[Page-level text extractions]
◆ ◆ ◆ ◆

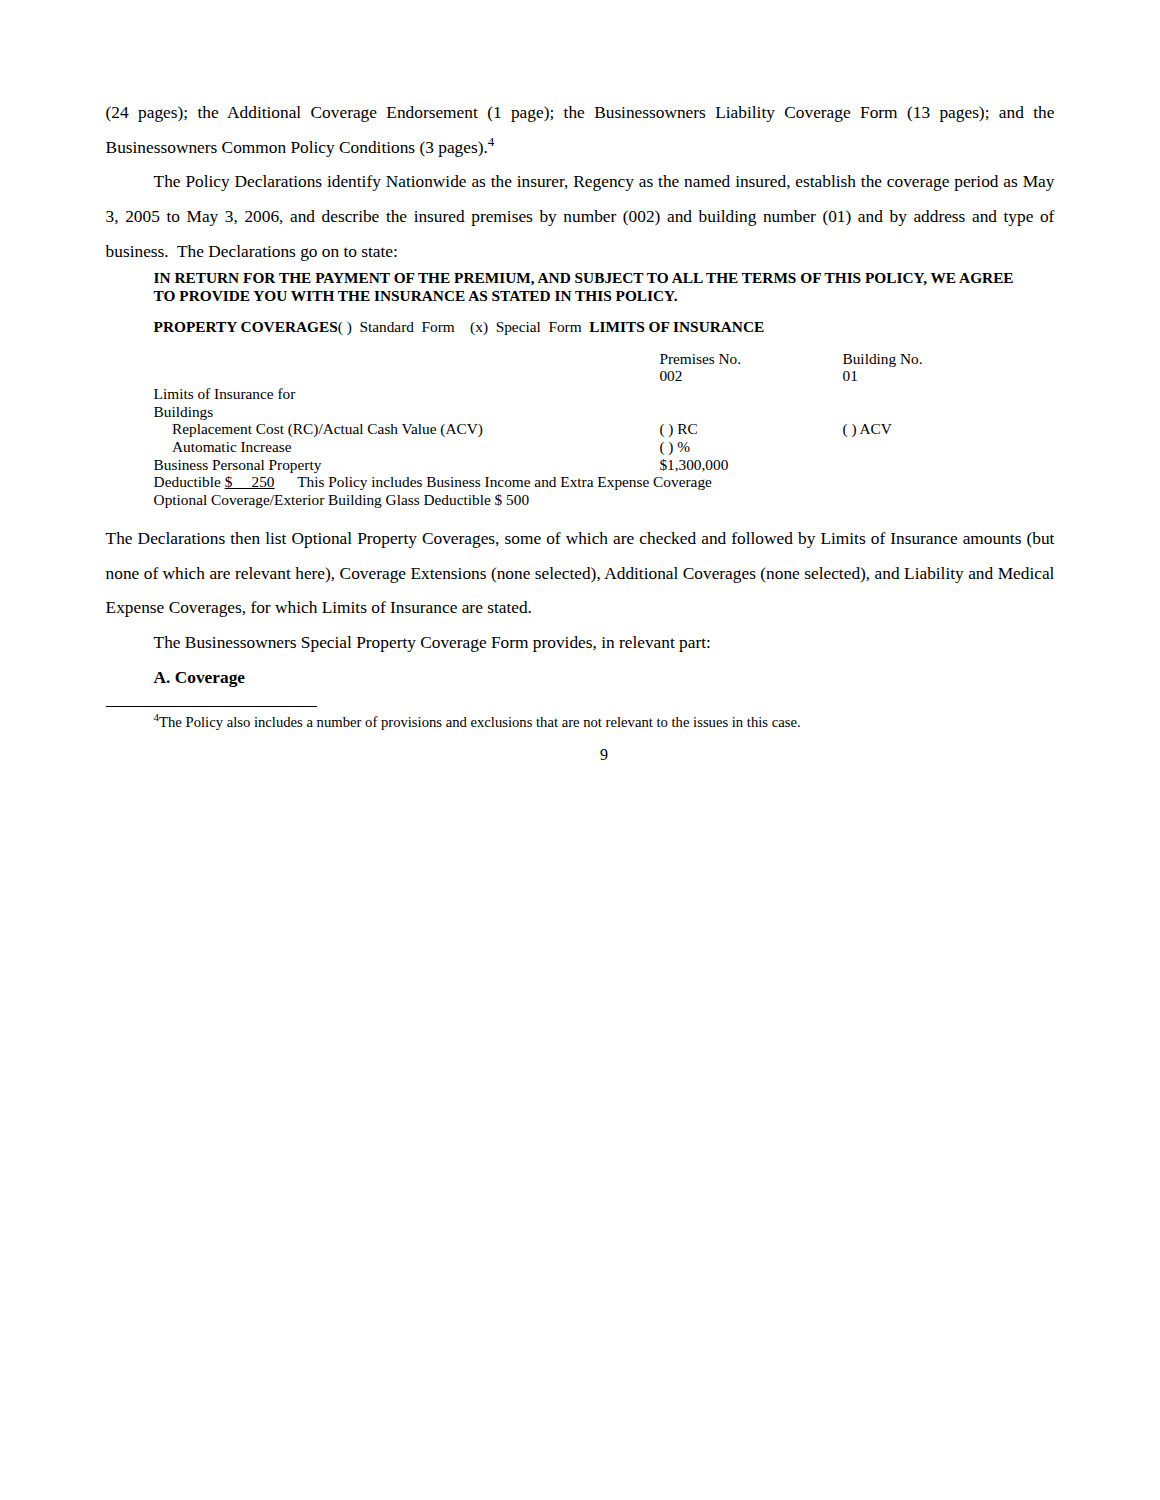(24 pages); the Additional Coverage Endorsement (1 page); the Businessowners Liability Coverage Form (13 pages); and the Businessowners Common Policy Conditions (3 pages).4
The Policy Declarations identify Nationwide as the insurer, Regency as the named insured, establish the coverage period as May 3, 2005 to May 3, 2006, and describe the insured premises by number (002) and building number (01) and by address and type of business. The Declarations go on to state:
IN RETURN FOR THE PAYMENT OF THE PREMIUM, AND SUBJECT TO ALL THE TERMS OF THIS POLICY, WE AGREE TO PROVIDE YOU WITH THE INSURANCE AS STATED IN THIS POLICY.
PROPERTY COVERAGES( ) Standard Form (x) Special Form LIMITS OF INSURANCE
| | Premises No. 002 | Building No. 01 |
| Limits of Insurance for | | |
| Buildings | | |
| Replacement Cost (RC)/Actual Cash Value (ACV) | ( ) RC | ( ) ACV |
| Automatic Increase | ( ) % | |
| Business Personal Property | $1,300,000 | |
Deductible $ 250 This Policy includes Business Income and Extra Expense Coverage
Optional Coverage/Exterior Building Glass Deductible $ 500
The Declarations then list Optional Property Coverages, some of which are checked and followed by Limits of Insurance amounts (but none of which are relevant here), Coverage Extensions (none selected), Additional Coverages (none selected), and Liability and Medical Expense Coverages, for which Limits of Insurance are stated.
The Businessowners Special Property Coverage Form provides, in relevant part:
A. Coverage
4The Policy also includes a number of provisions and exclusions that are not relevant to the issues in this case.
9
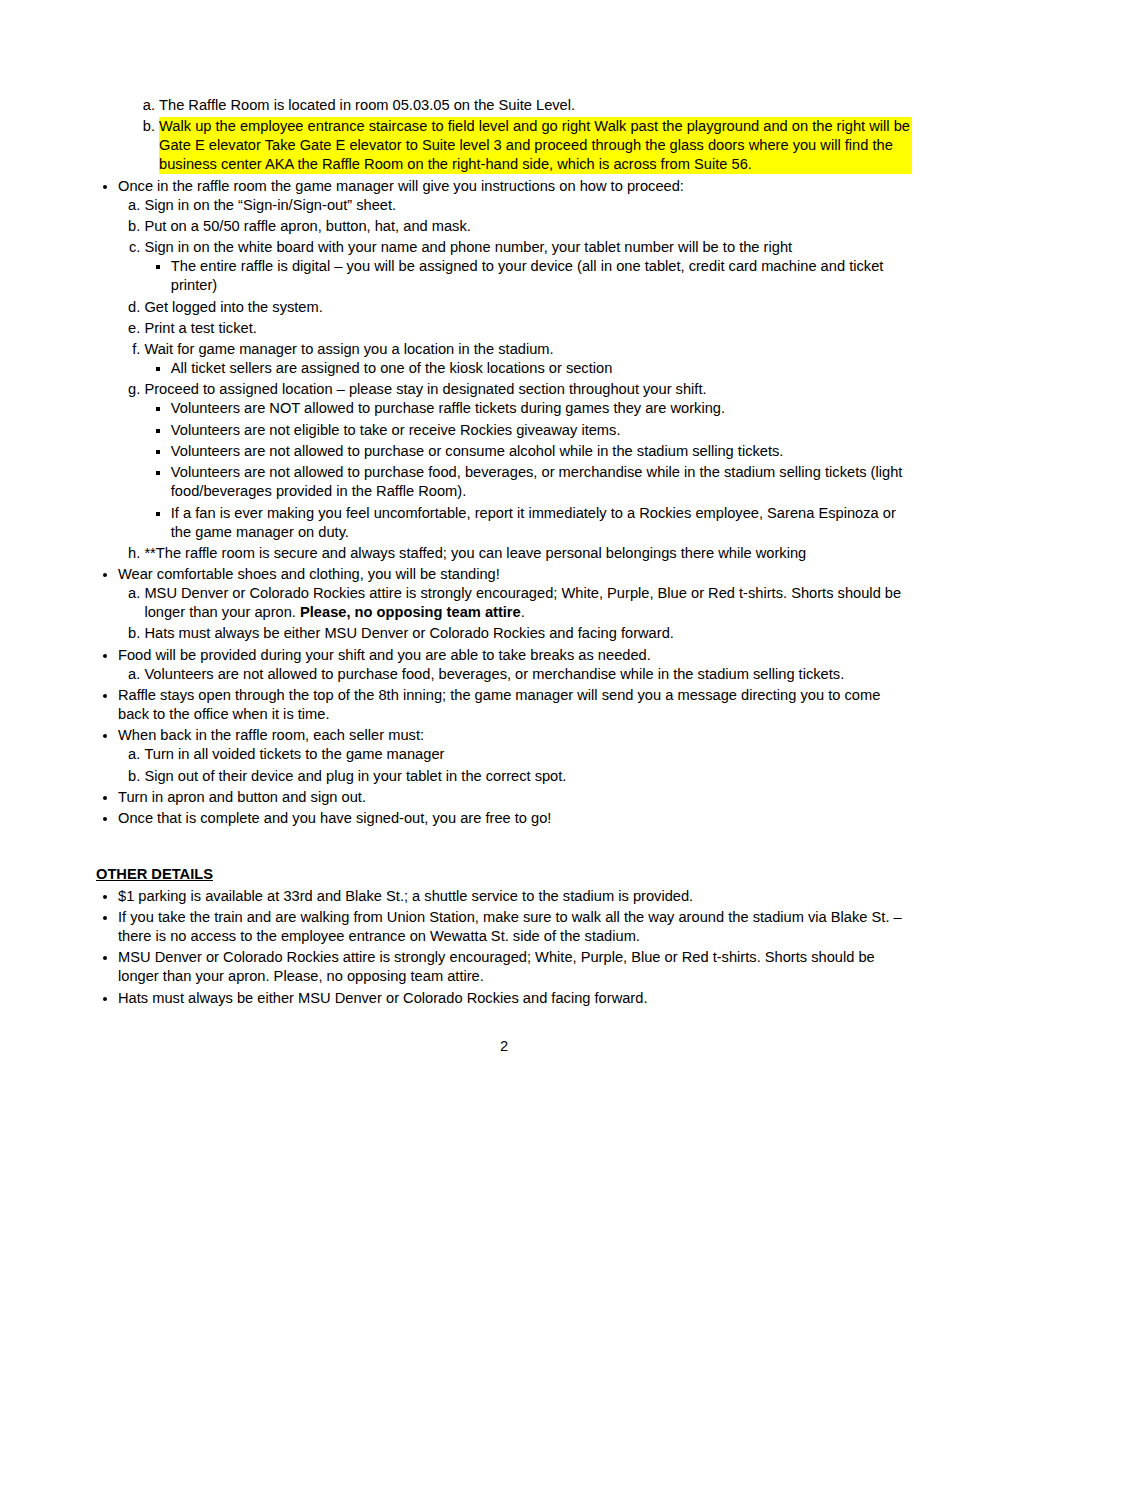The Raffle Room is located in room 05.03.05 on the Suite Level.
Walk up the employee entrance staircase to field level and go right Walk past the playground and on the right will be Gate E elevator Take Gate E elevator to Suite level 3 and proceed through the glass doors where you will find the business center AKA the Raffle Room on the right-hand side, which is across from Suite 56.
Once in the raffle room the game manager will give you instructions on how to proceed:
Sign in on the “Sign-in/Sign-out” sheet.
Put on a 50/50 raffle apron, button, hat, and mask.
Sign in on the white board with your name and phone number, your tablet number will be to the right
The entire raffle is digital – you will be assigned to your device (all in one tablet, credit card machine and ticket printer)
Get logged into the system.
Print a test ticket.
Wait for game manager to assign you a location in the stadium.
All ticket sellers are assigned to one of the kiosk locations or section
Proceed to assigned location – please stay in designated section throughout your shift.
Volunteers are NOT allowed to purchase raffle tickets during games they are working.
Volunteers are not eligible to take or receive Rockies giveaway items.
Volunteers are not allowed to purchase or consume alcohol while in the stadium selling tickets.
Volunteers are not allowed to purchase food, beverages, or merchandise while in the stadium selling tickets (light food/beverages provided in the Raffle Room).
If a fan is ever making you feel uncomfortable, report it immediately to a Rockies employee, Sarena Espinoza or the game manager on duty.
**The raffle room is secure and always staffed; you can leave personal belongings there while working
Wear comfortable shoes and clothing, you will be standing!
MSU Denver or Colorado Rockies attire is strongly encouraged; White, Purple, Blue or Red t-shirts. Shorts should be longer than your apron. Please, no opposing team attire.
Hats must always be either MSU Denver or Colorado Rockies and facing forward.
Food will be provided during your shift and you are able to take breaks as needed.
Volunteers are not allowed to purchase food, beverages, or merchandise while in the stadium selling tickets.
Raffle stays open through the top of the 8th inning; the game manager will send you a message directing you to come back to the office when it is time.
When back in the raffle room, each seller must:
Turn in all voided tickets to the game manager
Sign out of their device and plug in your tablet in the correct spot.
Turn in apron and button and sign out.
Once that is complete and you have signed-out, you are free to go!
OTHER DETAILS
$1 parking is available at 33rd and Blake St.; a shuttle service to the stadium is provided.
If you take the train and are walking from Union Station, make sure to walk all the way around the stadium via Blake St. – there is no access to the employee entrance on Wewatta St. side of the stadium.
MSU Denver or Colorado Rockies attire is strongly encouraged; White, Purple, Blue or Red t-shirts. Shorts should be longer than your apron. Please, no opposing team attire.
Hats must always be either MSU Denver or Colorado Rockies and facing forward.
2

◆ ◆ ◆ ◆

Work task: Copy every record exactly, dropping the images.

Result of this exercise:
(24 pages); the Additional Coverage Endorsement (1 page); the Businessowners Liability Coverage Form (13 pages); and the Businessowners Common Policy Conditions (3 pages).4
The Policy Declarations identify Nationwide as the insurer, Regency as the named insured, establish the coverage period as May 3, 2005 to May 3, 2006, and describe the insured premises by number (002) and building number (01) and by address and type of business. The Declarations go on to state:
IN RETURN FOR THE PAYMENT OF THE PREMIUM, AND SUBJECT TO ALL THE TERMS OF THIS POLICY, WE AGREE TO PROVIDE YOU WITH THE INSURANCE AS STATED IN THIS POLICY.
PROPERTY COVERAGES( ) Standard Form (x) Special Form LIMITS OF INSURANCE
| | Premises No. 002 | Building No. 01 |
| Limits of Insurance for | | |
| Buildings | | |
| Replacement Cost (RC)/Actual Cash Value (ACV) | ( ) RC | ( ) ACV |
| Automatic Increase | ( ) % | |
| Business Personal Property | $1,300,000 | |
Deductible $ 250 This Policy includes Business Income and Extra Expense Coverage
Optional Coverage/Exterior Building Glass Deductible $ 500
The Declarations then list Optional Property Coverages, some of which are checked and followed by Limits of Insurance amounts (but none of which are relevant here), Coverage Extensions (none selected), Additional Coverages (none selected), and Liability and Medical Expense Coverages, for which Limits of Insurance are stated.
The Businessowners Special Property Coverage Form provides, in relevant part:
A. Coverage
4The Policy also includes a number of provisions and exclusions that are not relevant to the issues in this case.
9
The Raffle Room is located in room 05.03.05 on the Suite Level.
Walk up the employee entrance staircase to field level and go right Walk past the playground and on the right will be Gate E elevator Take Gate E elevator to Suite level 3 and proceed through the glass doors where you will find the business center AKA the Raffle Room on the right-hand side, which is across from Suite 56.
Once in the raffle room the game manager will give you instructions on how to proceed:
Sign in on the “Sign-in/Sign-out” sheet.
Put on a 50/50 raffle apron, button, hat, and mask.
Sign in on the white board with your name and phone number, your tablet number will be to the right
The entire raffle is digital – you will be assigned to your device (all in one tablet, credit card machine and ticket printer)
Get logged into the system.
Print a test ticket.
Wait for game manager to assign you a location in the stadium.
All ticket sellers are assigned to one of the kiosk locations or section
Proceed to assigned location – please stay in designated section throughout your shift.
Volunteers are NOT allowed to purchase raffle tickets during games they are working.
Volunteers are not eligible to take or receive Rockies giveaway items.
Volunteers are not allowed to purchase or consume alcohol while in the stadium selling tickets.
Volunteers are not allowed to purchase food, beverages, or merchandise while in the stadium selling tickets (light food/beverages provided in the Raffle Room).
If a fan is ever making you feel uncomfortable, report it immediately to a Rockies employee, Sarena Espinoza or the game manager on duty.
**The raffle room is secure and always staffed; you can leave personal belongings there while working
Wear comfortable shoes and clothing, you will be standing!
MSU Denver or Colorado Rockies attire is strongly encouraged; White, Purple, Blue or Red t-shirts. Shorts should be longer than your apron. Please, no opposing team attire.
Hats must always be either MSU Denver or Colorado Rockies and facing forward.
Food will be provided during your shift and you are able to take breaks as needed.
Volunteers are not allowed to purchase food, beverages, or merchandise while in the stadium selling tickets.
Raffle stays open through the top of the 8th inning; the game manager will send you a message directing you to come back to the office when it is time.
When back in the raffle room, each seller must:
Turn in all voided tickets to the game manager
Sign out of their device and plug in your tablet in the correct spot.
Turn in apron and button and sign out.
Once that is complete and you have signed-out, you are free to go!
OTHER DETAILS
$1 parking is available at 33rd and Blake St.; a shuttle service to the stadium is provided.
If you take the train and are walking from Union Station, make sure to walk all the way around the stadium via Blake St. – there is no access to the employee entrance on Wewatta St. side of the stadium.
MSU Denver or Colorado Rockies attire is strongly encouraged; White, Purple, Blue or Red t-shirts. Shorts should be longer than your apron. Please, no opposing team attire.
Hats must always be either MSU Denver or Colorado Rockies and facing forward.
2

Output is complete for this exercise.